== MATERIAL SUPPLIED ==

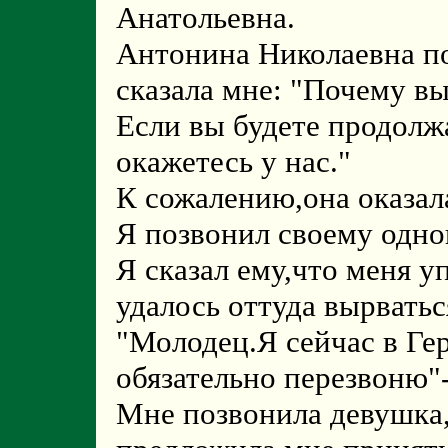
Анатольевна.
Антонина Николаевна по
сказала мне: "Почему в
Если вы будете продолжа
окажетесь у нас."
К сожалению,она оказал
Я позвонил своему одн
Я сказал ему,что меня у
удалось оттуда вырватьс
"Молодец.Я сейчас в Ге
обязательно перезвоню"
Мне позвонила девушка,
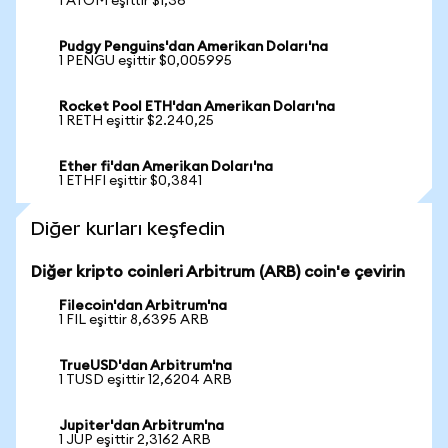
1 ATOM eşittir $1,36
Pudgy Penguins'dan Amerikan Doları'na
1 PENGU eşittir $0,005995
Rocket Pool ETH'dan Amerikan Doları'na
1 RETH eşittir $2.240,25
Ether fi'dan Amerikan Doları'na
1 ETHFI eşittir $0,3841
Diğer kurları keşfedin
Diğer kripto coinleri Arbitrum (ARB) coin'e çevirin
Filecoin'dan Arbitrum'na
1 FIL eşittir 8,6395 ARB
TrueUSD'dan Arbitrum'na
1 TUSD eşittir 12,6204 ARB
Jupiter'dan Arbitrum'na
1 JUP eşittir 2,3162 ARB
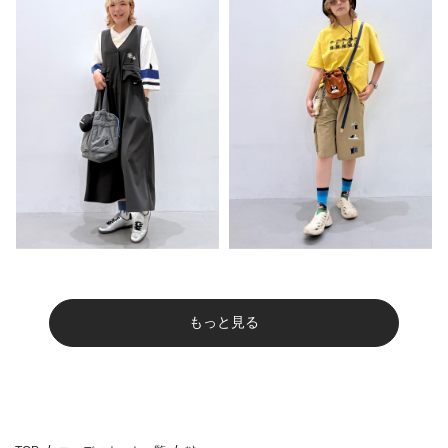
もっと見る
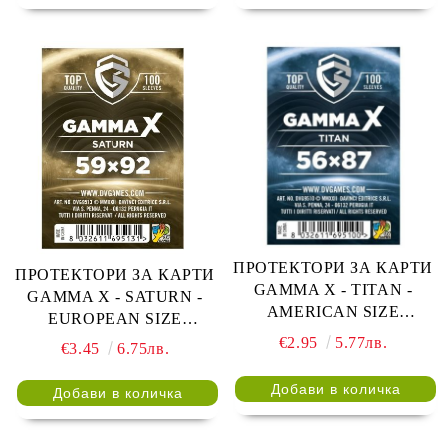
ПРОТЕКТОРИ ЗА КАРТИ
ПРОТЕКТОРИ ЗА КАРТИ
GAMMA X - TITAN -
GAMMA X - SATURN -
AMERICAN SIZE
EUROPEAN SIZE
SLEEVES 56x87 - 100 БР.
SLEEVES 59x92 - 100 БР.
€2.95
5.77лв.
€3.45
6.75лв.
ПРОЗРАЧНИ
ПРОЗРАЧНИ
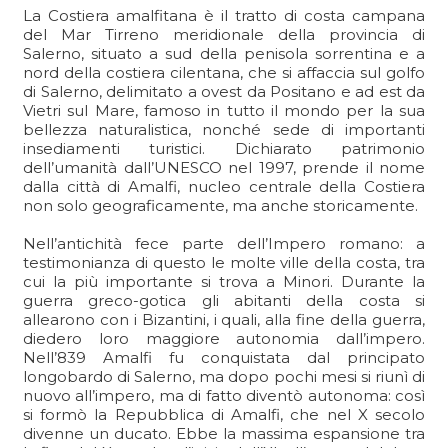
La Costiera amalfitana è il tratto di costa campana
del Mar Tirreno meridionale della provincia di
Salerno, situato a sud della penisola sorrentina e a
nord della costiera cilentana, che si affaccia sul golfo
di Salerno, delimitato a ovest da Positano e ad est da
Vietri sul Mare, famoso in tutto il mondo per la sua
bellezza naturalistica, nonché sede di importanti
insediamenti turistici. Dichiarato patrimonio
dell’umanità dall’UNESCO nel 1997, prende il nome
dalla città di Amalfi, nucleo centrale della Costiera
non solo geograficamente, ma anche storicamente.
Nell’antichità fece parte dell’Impero romano: a
testimonianza di questo le molte ville della costa, tra
cui la più importante si trova a Minori. Durante la
guerra greco-gotica gli abitanti della costa si
allearono con i Bizantini, i quali, alla fine della guerra,
diedero loro maggiore autonomia dall’impero.
Nell’839 Amalfi fu conquistata dal principato
longobardo di Salerno, ma dopo pochi mesi si riunì di
nuovo all’impero, ma di fatto diventò autonoma: così
si formò la Repubblica di Amalfi, che nel X secolo
divenne un ducato. Ebbe la massima espansione tra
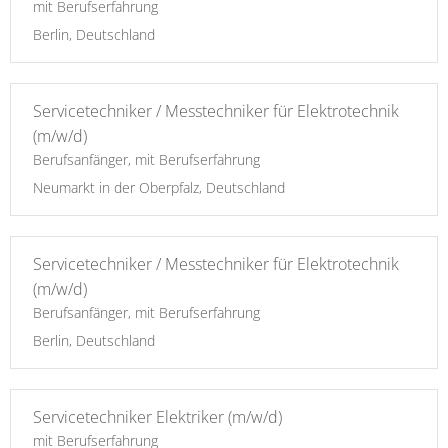
mit Berufserfahrung
Berlin, Deutschland
Servicetechniker / Messtechniker für Elektrotechnik
(m/w/d)
Berufsanfänger, mit Berufserfahrung
Neumarkt in der Oberpfalz, Deutschland
Servicetechniker / Messtechniker für Elektrotechnik
(m/w/d)
Berufsanfänger, mit Berufserfahrung
Berlin, Deutschland
Servicetechniker Elektriker (m/w/d)
mit Berufserfahrung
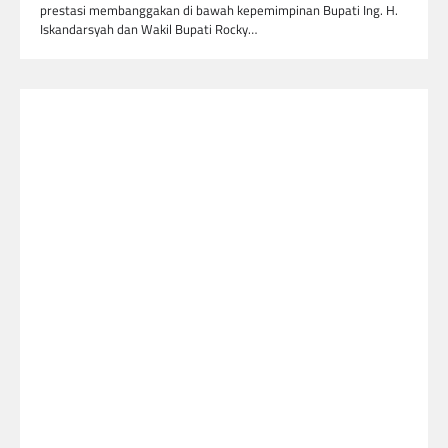
prestasi membanggakan di bawah kepemimpinan Bupati Ing. H.
Iskandarsyah dan Wakil Bupati Rocky…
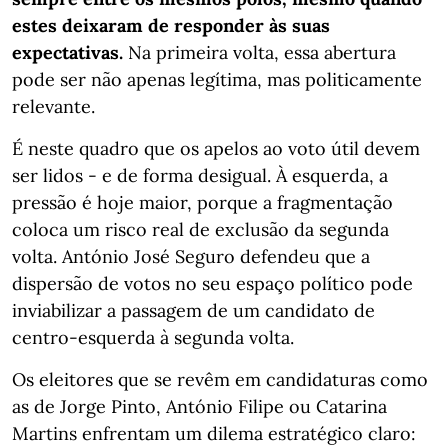
estes deixaram de responder às suas
expectativas.
Na primeira volta, essa abertura
pode ser não apenas legítima, mas politicamente
relevante.
É neste quadro que os apelos ao voto útil devem
ser lidos - e de forma desigual. À esquerda, a
pressão é hoje maior, porque a fragmentação
coloca um risco real de exclusão da segunda
volta. António José Seguro defendeu que a
dispersão de votos no seu espaço político pode
inviabilizar a passagem de um candidato de
centro-esquerda à segunda volta.
Os eleitores que se revêm em candidaturas como
as de Jorge Pinto, António Filipe ou Catarina
Martins enfrentam um dilema estratégico claro:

===

YOUR INSTRUCTIONS: Count how many lines of the entries contain the word "Amerikan", and respond with that count only.

EXERCISE RESULT: 3